§ INSTRUCTIONS TO FOLLOW
Work through the lines below and count those holding "uuid"; reply with the number only.

Plain-text engineering files
-=-=-=-=-

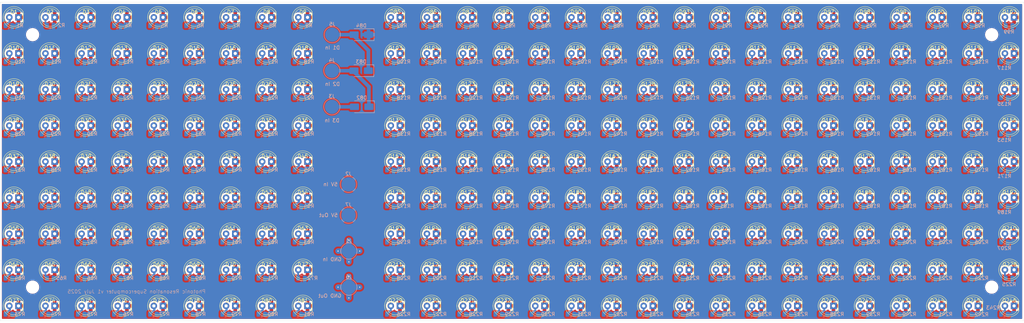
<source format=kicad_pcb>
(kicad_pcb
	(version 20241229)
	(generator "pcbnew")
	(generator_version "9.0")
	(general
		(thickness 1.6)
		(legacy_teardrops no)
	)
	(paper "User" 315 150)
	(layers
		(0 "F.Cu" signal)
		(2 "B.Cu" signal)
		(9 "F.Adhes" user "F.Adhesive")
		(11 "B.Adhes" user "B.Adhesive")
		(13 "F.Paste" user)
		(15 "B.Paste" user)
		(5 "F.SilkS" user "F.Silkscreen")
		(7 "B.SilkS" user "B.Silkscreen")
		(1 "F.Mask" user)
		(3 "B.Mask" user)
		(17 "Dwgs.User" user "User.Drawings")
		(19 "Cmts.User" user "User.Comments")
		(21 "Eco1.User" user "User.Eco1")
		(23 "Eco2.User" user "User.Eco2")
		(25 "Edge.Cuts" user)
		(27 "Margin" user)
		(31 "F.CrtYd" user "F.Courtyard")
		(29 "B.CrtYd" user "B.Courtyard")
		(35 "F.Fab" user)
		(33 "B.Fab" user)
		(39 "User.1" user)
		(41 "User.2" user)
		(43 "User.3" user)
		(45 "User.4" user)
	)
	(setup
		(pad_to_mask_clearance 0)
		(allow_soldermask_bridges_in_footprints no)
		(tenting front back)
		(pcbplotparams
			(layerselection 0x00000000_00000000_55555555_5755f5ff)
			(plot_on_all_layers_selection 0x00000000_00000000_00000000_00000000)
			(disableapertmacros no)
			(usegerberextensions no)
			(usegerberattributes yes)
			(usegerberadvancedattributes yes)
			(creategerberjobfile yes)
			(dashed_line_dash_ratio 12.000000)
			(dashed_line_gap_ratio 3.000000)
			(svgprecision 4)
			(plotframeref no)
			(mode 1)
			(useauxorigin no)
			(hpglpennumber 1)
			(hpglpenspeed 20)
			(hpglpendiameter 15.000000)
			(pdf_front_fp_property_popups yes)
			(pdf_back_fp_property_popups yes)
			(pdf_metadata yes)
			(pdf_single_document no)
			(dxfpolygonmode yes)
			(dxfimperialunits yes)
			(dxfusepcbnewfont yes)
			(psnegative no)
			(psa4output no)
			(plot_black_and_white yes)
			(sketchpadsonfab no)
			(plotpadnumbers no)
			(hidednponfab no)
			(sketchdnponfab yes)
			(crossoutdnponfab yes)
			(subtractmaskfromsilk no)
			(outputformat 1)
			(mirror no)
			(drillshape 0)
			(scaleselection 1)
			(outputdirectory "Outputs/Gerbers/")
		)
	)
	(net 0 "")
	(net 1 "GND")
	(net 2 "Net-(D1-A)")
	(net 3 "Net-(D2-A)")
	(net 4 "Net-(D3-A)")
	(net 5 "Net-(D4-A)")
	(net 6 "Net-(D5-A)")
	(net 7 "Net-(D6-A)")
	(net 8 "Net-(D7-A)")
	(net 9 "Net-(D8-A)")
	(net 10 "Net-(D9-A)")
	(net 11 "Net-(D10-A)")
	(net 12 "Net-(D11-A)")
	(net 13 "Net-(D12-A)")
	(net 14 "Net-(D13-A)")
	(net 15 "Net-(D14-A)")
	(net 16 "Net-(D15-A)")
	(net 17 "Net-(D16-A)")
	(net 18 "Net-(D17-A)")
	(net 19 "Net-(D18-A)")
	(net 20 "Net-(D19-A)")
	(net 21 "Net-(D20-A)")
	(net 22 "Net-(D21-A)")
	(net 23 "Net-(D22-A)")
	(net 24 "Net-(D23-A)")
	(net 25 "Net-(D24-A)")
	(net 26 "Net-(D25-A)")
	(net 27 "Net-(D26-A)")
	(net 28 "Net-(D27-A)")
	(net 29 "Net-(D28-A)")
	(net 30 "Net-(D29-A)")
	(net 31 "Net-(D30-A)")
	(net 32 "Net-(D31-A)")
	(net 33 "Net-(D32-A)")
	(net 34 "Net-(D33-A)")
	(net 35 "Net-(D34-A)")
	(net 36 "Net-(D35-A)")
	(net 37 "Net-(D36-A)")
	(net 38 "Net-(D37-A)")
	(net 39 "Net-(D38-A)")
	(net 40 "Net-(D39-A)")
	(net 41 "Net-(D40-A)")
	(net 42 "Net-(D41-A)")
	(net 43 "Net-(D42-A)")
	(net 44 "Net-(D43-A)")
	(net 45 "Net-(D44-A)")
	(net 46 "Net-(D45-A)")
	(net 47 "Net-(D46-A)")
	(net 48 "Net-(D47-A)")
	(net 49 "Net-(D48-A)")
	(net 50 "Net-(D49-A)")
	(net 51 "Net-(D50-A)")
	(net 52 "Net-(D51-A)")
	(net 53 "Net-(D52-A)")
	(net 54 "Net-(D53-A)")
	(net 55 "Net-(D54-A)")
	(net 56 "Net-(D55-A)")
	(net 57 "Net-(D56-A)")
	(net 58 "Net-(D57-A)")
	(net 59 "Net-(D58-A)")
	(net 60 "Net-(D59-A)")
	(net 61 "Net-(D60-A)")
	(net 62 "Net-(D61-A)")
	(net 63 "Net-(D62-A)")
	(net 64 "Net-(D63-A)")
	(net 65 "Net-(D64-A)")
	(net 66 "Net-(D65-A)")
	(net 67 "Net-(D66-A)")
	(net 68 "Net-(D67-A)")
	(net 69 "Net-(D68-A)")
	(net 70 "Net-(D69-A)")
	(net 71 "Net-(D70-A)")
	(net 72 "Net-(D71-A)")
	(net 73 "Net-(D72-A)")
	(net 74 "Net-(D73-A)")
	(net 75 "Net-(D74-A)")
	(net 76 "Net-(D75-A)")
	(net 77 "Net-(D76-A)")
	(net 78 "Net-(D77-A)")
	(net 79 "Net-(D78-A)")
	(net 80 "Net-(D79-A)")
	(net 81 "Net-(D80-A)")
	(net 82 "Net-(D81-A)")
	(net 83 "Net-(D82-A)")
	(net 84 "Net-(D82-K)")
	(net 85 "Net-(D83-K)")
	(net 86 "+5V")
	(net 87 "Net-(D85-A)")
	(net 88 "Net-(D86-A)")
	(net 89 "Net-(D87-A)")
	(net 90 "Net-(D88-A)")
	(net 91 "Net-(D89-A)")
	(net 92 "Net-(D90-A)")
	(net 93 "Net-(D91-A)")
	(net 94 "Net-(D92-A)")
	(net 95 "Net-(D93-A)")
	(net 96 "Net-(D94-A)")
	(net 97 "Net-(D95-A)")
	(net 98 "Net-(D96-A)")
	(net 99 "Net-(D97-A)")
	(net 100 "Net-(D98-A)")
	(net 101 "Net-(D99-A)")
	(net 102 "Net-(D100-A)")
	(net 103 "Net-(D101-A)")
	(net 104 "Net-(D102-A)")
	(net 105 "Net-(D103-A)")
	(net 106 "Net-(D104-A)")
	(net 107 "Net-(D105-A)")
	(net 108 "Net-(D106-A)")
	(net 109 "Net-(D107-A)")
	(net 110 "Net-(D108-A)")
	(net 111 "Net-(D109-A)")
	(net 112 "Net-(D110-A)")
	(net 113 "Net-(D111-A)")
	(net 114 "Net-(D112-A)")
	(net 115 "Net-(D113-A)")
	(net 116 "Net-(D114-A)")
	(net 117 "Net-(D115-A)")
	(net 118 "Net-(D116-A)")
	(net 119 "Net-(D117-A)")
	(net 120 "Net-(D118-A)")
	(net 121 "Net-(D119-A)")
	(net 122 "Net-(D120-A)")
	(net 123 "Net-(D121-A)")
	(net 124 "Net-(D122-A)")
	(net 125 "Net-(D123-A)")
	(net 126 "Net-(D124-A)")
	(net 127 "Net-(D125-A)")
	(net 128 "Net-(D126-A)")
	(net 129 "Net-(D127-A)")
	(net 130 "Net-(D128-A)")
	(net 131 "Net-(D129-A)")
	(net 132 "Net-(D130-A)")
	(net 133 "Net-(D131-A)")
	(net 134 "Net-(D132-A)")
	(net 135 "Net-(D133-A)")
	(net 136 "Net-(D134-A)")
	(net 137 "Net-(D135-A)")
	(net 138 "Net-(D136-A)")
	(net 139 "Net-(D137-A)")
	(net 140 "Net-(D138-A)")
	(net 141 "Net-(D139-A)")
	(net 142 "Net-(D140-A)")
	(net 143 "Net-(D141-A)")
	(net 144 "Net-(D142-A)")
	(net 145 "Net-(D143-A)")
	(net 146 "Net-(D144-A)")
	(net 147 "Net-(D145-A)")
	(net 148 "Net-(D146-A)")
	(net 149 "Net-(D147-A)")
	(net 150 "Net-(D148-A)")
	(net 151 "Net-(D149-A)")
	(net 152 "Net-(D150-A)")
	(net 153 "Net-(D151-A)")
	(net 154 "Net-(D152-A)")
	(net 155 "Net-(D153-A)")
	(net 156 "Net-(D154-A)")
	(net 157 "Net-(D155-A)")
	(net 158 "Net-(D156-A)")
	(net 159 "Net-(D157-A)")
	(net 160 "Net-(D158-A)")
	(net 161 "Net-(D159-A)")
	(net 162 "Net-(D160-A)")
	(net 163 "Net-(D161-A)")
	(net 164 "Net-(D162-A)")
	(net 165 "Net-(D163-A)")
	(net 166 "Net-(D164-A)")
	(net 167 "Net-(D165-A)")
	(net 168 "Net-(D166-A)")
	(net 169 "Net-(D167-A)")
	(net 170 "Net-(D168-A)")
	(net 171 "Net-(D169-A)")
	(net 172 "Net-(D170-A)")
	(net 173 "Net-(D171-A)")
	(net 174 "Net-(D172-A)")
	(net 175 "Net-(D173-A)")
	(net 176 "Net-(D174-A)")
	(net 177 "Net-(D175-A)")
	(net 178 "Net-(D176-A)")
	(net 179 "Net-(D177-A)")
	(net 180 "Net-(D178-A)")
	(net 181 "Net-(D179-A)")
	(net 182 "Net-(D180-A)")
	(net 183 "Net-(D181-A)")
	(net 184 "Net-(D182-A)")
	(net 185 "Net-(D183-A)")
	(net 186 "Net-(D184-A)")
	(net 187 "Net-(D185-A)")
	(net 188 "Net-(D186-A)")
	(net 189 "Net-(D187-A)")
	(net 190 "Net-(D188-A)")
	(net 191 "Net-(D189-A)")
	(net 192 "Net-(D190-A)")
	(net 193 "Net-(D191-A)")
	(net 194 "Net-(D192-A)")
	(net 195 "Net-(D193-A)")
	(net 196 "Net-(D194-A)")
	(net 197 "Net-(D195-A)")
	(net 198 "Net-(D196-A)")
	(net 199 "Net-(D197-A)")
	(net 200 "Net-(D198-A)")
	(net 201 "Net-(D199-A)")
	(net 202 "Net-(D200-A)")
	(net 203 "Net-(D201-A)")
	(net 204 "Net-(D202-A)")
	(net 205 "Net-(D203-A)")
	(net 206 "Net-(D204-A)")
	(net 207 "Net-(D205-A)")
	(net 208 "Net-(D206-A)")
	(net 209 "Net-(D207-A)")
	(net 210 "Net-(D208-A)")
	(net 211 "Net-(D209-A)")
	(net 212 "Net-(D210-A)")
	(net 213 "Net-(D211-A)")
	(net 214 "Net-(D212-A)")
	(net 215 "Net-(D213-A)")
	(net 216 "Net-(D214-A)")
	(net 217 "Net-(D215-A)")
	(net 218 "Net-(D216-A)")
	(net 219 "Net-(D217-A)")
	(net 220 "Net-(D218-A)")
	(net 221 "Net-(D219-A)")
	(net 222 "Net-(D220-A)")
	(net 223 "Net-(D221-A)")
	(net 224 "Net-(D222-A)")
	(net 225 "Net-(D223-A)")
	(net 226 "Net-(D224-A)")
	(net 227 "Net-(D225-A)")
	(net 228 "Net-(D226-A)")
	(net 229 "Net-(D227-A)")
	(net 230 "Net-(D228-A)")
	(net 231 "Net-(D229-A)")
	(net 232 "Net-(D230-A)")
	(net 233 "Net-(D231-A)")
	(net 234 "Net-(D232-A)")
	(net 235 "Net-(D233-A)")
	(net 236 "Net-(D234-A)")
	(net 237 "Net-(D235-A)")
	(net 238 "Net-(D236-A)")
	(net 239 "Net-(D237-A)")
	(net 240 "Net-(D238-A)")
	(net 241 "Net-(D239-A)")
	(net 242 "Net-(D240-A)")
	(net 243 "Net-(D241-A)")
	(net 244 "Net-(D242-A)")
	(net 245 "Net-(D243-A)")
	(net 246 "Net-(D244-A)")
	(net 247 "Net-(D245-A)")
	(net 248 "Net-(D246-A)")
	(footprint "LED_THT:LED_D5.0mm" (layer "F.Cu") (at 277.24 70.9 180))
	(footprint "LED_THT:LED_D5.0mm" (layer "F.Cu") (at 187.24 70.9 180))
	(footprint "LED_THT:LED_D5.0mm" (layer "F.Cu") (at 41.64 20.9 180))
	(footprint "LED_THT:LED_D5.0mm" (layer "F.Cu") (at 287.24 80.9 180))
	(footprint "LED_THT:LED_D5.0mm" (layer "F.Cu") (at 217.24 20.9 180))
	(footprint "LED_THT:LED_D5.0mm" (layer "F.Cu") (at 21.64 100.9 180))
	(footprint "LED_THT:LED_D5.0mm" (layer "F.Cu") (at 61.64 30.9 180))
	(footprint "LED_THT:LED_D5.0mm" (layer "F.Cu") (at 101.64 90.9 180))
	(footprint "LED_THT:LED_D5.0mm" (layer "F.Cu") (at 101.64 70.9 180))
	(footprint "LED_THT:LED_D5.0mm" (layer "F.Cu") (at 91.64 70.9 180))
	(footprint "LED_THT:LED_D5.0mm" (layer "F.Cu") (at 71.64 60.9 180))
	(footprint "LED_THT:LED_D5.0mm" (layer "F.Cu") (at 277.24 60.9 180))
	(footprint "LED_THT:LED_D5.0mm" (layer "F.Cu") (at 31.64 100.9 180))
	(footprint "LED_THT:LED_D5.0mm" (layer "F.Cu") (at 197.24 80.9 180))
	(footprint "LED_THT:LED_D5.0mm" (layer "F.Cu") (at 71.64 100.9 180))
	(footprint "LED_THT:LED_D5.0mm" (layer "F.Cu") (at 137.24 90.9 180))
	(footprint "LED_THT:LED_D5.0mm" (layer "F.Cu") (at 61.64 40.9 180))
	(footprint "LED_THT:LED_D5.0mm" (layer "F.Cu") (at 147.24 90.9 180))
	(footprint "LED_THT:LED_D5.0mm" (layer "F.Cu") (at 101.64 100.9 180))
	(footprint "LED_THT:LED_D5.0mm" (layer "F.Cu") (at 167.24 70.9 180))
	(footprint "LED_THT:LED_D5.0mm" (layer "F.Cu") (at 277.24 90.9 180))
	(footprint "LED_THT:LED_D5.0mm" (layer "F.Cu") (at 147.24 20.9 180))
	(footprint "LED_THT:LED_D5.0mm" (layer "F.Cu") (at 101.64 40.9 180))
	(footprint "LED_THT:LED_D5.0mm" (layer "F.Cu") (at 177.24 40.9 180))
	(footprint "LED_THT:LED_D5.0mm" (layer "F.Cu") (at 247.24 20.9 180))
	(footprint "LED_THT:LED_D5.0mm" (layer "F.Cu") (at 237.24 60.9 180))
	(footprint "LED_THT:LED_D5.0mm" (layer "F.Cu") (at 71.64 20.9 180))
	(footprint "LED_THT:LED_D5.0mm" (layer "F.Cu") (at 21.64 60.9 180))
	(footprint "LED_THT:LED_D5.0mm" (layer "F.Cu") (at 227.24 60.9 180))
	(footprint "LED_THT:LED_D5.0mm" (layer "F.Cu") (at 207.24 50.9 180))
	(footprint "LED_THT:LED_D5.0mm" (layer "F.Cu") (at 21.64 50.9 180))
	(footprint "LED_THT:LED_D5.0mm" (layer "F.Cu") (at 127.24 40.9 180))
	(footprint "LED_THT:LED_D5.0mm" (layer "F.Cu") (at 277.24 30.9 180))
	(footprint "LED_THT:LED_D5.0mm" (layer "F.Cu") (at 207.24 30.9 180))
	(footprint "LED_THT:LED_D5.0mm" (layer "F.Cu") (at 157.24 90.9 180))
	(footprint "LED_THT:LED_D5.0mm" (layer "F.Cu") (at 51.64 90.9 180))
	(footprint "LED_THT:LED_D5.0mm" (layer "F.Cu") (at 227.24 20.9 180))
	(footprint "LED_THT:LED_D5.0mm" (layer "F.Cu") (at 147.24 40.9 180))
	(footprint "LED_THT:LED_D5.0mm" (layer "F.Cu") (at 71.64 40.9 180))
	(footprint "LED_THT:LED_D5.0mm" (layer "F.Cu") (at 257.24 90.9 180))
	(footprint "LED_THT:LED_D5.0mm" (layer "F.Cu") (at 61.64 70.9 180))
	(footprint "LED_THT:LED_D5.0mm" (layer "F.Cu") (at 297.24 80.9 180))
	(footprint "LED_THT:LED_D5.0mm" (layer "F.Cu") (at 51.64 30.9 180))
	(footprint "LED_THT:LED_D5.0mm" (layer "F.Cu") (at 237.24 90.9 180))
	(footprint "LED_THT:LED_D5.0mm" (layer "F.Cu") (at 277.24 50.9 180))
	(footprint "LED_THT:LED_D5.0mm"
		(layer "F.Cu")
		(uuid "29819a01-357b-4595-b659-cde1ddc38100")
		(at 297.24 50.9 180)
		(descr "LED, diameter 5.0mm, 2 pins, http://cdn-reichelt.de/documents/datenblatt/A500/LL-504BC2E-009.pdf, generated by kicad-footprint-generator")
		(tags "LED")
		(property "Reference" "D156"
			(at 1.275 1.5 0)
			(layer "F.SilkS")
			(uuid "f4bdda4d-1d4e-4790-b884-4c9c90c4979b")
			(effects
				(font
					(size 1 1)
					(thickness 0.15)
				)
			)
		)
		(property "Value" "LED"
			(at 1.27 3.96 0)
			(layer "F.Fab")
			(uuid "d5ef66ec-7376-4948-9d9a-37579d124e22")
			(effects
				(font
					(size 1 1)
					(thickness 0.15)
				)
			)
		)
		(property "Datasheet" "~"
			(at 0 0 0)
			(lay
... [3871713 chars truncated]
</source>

-=-=-=-=-

§ RESPONSE AREA
3